La galerie de délestage entre Langau am Albis et Thalwil dans le canton de Zurich constitue un autre exemple de mesure de protection contre les inondations présentant un excellent rapport coûts/utilité. Ce tunnel long de deux kilomètres permettra d'évacuer les pics de crue de la Sihl vers le lac de Zurich et de protéger ainsi l’aval de la vallée de la Sihl et une grande partie de la ville de Zurich contre les inondations. Le coût de la galerie s'élève à 180 millions de francs environ. Conjugué à d’autres mesures, cette galerie de délestage contribue à réduire de manière significative les dommages potentiels d'une crue extrême, qui se montent aujourd'hui à plus de 6 milliards de francs.

La prévention fonctionne-t-elle aussi à petite échelle ?

Tout à fait ! Chaque propriétaire d'une maison individuelle peut prendre des dispositions sur son terrain ou aménager son bâtiment de sorte à empêcher que l’eau n’y pénètre. Le calcul est toujours le même : on investit aujourd’hui pour récolter des bénéfices demain. Les mesures de prévention permettent ainsi également de réduire les coûts de l’assurance. En fin de compte, cela profite à tout le monde.

L’ASA offre un toit idéal au Pool pour les dommages naturels. Le modèle constitue ainsi un bon exemple d'une collaboration sectorielle.

Une compagnie d’assurance ne saurait à elle seule proposer une solution comme celle de l’assurance des dommages naturelles. Quel rôle joue ici l’Association Suisse d’Assurances ASA ?

L’ASA offre un toit idéal au Pool pour les dommages naturels. Le modèle constitue ainsi un bon exemple d'une collaboration sectorielle. Le Pool pour les dommages naturels repose sur la collaboration de l’ensemble du secteur de l’assurance. C’est cette conjonction des efforts et elle seule qui permet au pool d’offrir une solution intéressante et efficace au bénéfice de tous. Il faut connaître les objectifs des différents acteurs et les combiner. À cet effet, l’ASA offre par définition l’infrastructure nécessaire et bénéficie de l’adhésion requise.
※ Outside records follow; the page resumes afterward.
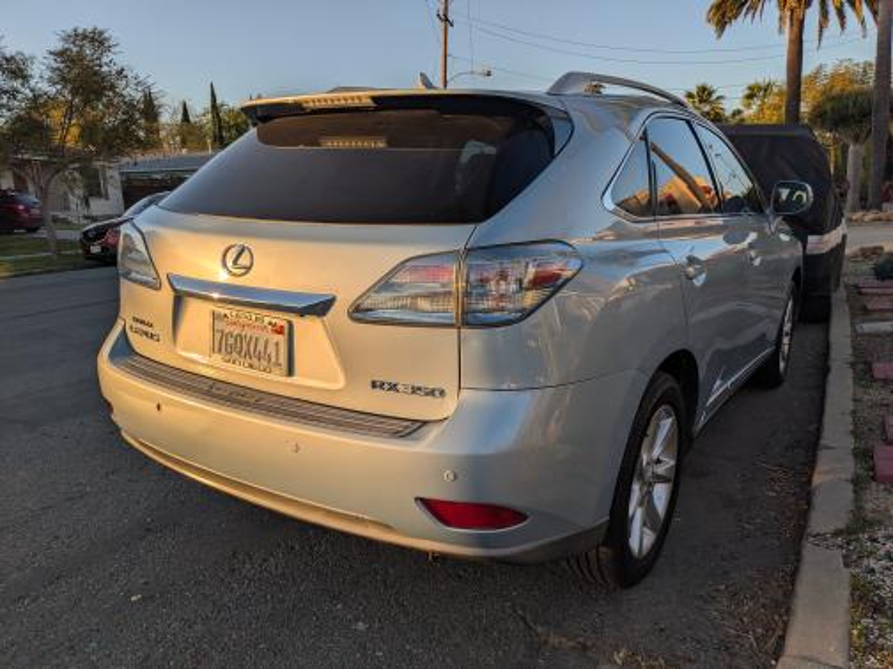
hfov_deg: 65.3
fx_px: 697
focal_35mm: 27
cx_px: 446
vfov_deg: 51.4
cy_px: 334
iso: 54
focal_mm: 4.38
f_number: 1.73
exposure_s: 1/2597
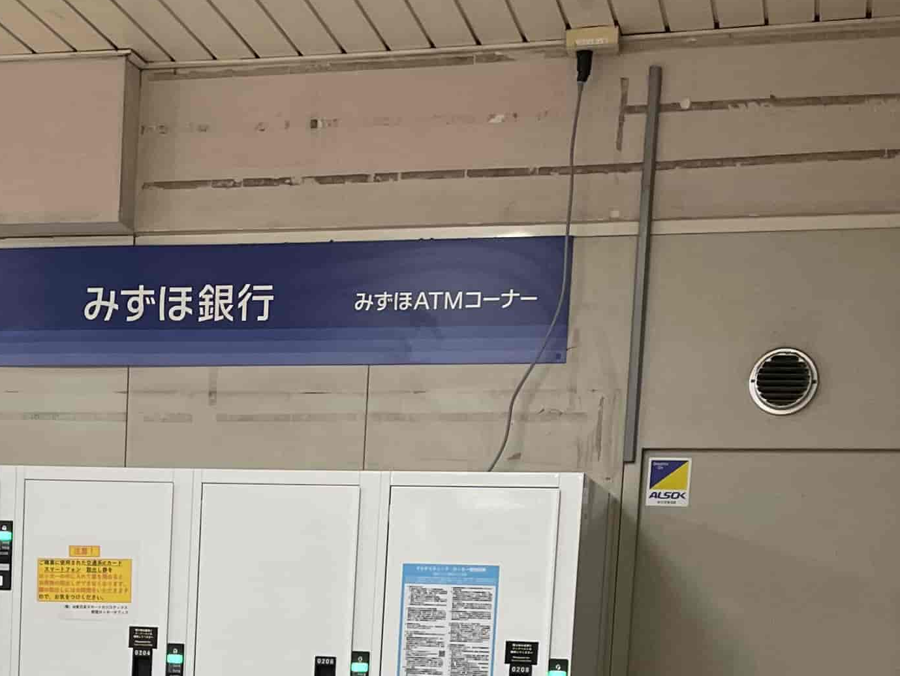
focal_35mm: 76
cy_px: 822
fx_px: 1976
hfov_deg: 25.1
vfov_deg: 18.3
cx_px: 138
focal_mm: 4.2
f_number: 1.6
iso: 125
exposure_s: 1/100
Pouvez-vous citer d’autres exemples qui illustrent l’importance du rôle joué par les associations, à l’instar de celui de l’ASA ?

Un exemple, c’est le besoin que l'on vient d’évoquer de trouver des solutions efficaces pour les risques majeurs dans le cadre d'un partenariat idoine. Une association sert d’interlocuteur et de porte-parole de l’industrie afin de préserver l’attractivité de la place Suisse pour le secteur de l’assurance. En outre, l’association veille à ce que les efforts nécessaires réalisés en vue d'une industrie financière durable aillent également dans le sens du secteur de l’assurance. En conséquence, les associations ne jouent pas uniquement un rôle d'intermédiaire. Elles sont des acteurs à part entière et contribuent largement à la définition de solutions en réponse à des problèmes précis.

Portrait :

Eduard Held est directeur du Pool pour les dommages naturels depuis le 1er janvier 2021. Au sein de l’Association Suisse d’Assurances ASA, il est également responsable de la division non-vie et réassurance depuis le 1er octobre 2022. Ce mathématicien diplômé d’une EPF possède une expérience de 25 ans dans la réassurance internationale.
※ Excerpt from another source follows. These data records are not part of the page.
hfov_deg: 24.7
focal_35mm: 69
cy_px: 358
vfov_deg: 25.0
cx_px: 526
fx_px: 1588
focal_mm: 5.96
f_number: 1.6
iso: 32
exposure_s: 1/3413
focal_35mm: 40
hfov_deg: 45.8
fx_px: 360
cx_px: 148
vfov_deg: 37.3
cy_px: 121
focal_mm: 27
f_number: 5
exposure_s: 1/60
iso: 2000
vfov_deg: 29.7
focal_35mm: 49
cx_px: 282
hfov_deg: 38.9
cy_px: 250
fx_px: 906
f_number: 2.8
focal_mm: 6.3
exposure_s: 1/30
Unique au monde : l’assurance pour les dommages naturels

Les dégâts potentiels des catastrophes naturelles sont énormes. Ces phénomènes naturels ne peuvent être couverts par des primes appropriées que si les assurés comme les assureurs adoptent un comportement solidaire et supportent ensemble le risque. Le concept de l’assurance des dommages naturels repose donc sur une double solidarité dans le cadre de laquelle les assureurs et les assurés assument ensemble le risque des dommages causés par les forces de la nature. Neuf risques naturels au total sont couverts, dont les inondations, les tempêtes et la grêle.

Grâce au Pool pour la couverture des dommages causés par les forces de la nature, créé dans sa forme originelle dès 1936, les dommages naturels sont assurables en échange d’une prime uniforme à la portée de tous les preneurs d'assurance, laquelle permet de compenser les dommages entre les compagnies membres réunies au sein du pool. Entre 1970 et 2021, les compagnies d’assurances privées affiliées au Pool pour les dommages naturels ont pris en charge près de 7 milliards de francs de dommages.